We also added this link to the information of our project in ReMoDD and to the README file.

[grammarware]

Dear @QRamadan @dstrueber et al,

The Artifact Evaluation Committee of MoDELS 2017 has reached the conclusion during the closed committee meeting that this artifact conforms to the expectations and is hereby approved. Please use the badge instructions page to add the badge of approval to your article, and add the link to the FigShare entry with DOI https://doi.org/10.6084/m9.figshare.5220640.v1 as well as to the ReMoDD entry http://www.remodd.org/v1/content/project-transforming-secbpmn-umlsec-models to the camera ready version of the paper.

Thank you very much for putting extra effort into the preparation and finalising of the artifact. If any of the comments above are still not addressed, please try to accommodate them before the conference.

[QRamadan]

@grammarware Thank you very much for the positive information.

[QRamadan]

@grammarware since as I understood from your last message that we have to refer only to the figshare and ReMoDD repositories in our camera ready submission, I have moved all our artifacts to the figshare and the links to our artifacts from the ReMoDD are updated.

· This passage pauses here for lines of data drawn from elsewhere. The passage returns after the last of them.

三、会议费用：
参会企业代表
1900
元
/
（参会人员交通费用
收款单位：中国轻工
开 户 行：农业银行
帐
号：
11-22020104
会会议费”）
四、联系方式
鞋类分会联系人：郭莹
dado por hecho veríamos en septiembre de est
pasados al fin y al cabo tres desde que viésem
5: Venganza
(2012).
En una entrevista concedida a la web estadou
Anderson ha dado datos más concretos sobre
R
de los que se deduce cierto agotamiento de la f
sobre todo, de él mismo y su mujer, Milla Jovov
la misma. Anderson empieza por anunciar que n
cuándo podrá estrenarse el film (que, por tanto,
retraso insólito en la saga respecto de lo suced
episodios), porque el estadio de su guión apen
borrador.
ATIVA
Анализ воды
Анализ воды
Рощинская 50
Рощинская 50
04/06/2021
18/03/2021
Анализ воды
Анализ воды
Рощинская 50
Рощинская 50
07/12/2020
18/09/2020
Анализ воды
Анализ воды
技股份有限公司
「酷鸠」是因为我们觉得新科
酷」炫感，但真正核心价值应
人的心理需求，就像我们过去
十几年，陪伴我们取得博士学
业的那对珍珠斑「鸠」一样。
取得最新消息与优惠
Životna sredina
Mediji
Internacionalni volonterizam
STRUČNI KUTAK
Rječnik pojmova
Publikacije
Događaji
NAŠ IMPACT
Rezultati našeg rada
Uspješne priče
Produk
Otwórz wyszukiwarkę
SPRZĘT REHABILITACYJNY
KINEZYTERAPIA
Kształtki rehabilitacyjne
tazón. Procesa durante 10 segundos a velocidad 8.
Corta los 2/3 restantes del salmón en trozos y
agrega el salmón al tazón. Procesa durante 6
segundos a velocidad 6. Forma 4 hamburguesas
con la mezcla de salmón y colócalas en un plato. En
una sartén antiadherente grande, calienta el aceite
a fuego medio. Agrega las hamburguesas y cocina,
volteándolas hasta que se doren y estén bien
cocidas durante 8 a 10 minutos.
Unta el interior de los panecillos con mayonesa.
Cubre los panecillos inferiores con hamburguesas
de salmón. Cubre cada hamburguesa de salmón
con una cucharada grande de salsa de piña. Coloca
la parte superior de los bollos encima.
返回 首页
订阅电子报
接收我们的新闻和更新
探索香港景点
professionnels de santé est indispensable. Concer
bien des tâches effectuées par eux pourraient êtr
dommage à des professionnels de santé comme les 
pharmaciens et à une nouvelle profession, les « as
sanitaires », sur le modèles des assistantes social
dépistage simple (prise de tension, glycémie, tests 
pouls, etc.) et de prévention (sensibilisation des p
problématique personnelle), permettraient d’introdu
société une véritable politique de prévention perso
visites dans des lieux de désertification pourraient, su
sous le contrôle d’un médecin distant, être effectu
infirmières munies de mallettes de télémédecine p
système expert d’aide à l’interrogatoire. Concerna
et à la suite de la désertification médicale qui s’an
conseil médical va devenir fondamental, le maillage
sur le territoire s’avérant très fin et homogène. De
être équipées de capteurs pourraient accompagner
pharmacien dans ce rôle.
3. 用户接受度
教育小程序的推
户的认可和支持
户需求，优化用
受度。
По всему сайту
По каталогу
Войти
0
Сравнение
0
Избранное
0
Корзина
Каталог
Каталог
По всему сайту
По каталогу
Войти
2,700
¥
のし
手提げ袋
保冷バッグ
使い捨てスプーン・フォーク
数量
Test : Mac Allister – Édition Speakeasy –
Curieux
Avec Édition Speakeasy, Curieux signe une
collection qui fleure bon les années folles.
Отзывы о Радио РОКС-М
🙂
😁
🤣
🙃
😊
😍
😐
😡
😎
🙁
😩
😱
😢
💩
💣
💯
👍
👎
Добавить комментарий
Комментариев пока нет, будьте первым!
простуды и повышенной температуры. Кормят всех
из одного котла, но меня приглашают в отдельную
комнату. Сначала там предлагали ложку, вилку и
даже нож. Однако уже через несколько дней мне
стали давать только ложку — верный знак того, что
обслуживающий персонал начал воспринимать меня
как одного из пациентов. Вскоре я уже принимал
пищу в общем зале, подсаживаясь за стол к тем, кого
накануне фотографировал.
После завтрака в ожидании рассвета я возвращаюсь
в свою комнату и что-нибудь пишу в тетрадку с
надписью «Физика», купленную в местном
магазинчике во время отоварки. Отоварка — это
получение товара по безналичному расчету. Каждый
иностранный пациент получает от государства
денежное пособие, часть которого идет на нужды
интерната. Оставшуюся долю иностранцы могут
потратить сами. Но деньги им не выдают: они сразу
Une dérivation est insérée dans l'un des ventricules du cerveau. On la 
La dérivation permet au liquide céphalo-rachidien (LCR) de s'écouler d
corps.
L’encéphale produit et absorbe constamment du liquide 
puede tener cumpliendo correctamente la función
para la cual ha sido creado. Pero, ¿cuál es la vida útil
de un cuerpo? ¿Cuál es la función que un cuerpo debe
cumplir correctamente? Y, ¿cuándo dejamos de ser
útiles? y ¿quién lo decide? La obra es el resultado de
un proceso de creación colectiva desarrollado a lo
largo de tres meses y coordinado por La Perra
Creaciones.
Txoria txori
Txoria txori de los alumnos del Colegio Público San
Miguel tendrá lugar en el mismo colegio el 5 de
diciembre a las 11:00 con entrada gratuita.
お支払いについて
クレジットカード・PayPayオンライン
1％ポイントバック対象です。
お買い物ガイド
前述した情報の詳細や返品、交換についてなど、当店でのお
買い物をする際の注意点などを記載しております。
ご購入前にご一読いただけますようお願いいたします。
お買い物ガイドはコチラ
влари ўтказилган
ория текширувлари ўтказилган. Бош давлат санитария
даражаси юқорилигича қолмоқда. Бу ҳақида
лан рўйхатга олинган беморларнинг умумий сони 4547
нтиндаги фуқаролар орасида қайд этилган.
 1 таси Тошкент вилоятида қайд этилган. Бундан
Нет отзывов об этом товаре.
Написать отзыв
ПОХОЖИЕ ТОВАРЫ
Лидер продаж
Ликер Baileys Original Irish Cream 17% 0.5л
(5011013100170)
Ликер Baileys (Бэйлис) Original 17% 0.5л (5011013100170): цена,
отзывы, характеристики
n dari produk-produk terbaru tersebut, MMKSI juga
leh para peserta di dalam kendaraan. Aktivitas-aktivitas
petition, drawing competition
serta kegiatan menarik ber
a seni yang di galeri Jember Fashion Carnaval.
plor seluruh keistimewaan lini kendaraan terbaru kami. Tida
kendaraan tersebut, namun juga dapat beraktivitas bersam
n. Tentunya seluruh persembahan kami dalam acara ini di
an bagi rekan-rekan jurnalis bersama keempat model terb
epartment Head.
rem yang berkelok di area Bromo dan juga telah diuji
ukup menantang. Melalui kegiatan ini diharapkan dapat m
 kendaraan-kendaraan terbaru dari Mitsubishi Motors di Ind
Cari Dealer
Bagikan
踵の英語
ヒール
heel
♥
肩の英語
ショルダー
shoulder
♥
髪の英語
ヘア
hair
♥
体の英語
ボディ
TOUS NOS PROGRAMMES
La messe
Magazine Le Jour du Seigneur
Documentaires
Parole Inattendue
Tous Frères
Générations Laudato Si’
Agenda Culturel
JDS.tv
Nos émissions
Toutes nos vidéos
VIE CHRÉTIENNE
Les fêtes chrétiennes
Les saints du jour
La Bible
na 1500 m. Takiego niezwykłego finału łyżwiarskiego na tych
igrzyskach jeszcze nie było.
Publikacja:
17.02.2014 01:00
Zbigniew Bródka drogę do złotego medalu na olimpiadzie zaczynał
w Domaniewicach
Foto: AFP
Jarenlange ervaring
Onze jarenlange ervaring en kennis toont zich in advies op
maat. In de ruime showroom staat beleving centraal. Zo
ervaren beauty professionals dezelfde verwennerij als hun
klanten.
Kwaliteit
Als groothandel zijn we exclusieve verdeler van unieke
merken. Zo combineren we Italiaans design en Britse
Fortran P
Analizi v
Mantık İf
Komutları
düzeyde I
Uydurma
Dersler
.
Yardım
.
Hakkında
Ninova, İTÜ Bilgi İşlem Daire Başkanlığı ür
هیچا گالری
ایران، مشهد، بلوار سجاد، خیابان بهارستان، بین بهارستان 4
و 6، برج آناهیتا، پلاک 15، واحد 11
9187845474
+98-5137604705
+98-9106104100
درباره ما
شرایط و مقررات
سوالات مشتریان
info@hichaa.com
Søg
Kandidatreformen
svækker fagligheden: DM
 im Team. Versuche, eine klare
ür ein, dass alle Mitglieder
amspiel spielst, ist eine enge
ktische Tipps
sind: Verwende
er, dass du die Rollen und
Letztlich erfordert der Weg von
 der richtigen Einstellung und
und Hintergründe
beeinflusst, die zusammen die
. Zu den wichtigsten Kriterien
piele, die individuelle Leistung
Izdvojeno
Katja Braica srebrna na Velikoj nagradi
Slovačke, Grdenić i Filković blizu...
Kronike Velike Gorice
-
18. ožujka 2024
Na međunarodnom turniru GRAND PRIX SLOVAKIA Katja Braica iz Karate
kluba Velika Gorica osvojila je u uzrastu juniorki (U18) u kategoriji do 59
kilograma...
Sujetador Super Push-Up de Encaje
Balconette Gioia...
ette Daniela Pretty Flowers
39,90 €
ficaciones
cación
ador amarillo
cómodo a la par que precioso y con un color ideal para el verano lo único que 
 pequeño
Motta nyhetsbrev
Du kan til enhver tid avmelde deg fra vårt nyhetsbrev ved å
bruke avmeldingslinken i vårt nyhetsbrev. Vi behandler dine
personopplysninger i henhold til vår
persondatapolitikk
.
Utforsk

Moreover, I have updated all the links in our README file.

[grammarware]

Great, @QRamadan, thanks! Indeed, our vision is to try to depend on in-community archival services first (ReMoDD), then on third party mature platforms intended to be used for archiving purposes (like FigShare), and only then on general purpose things that can be accidentally used for archiving as well (like GitHub). GitHub is great for open review, though.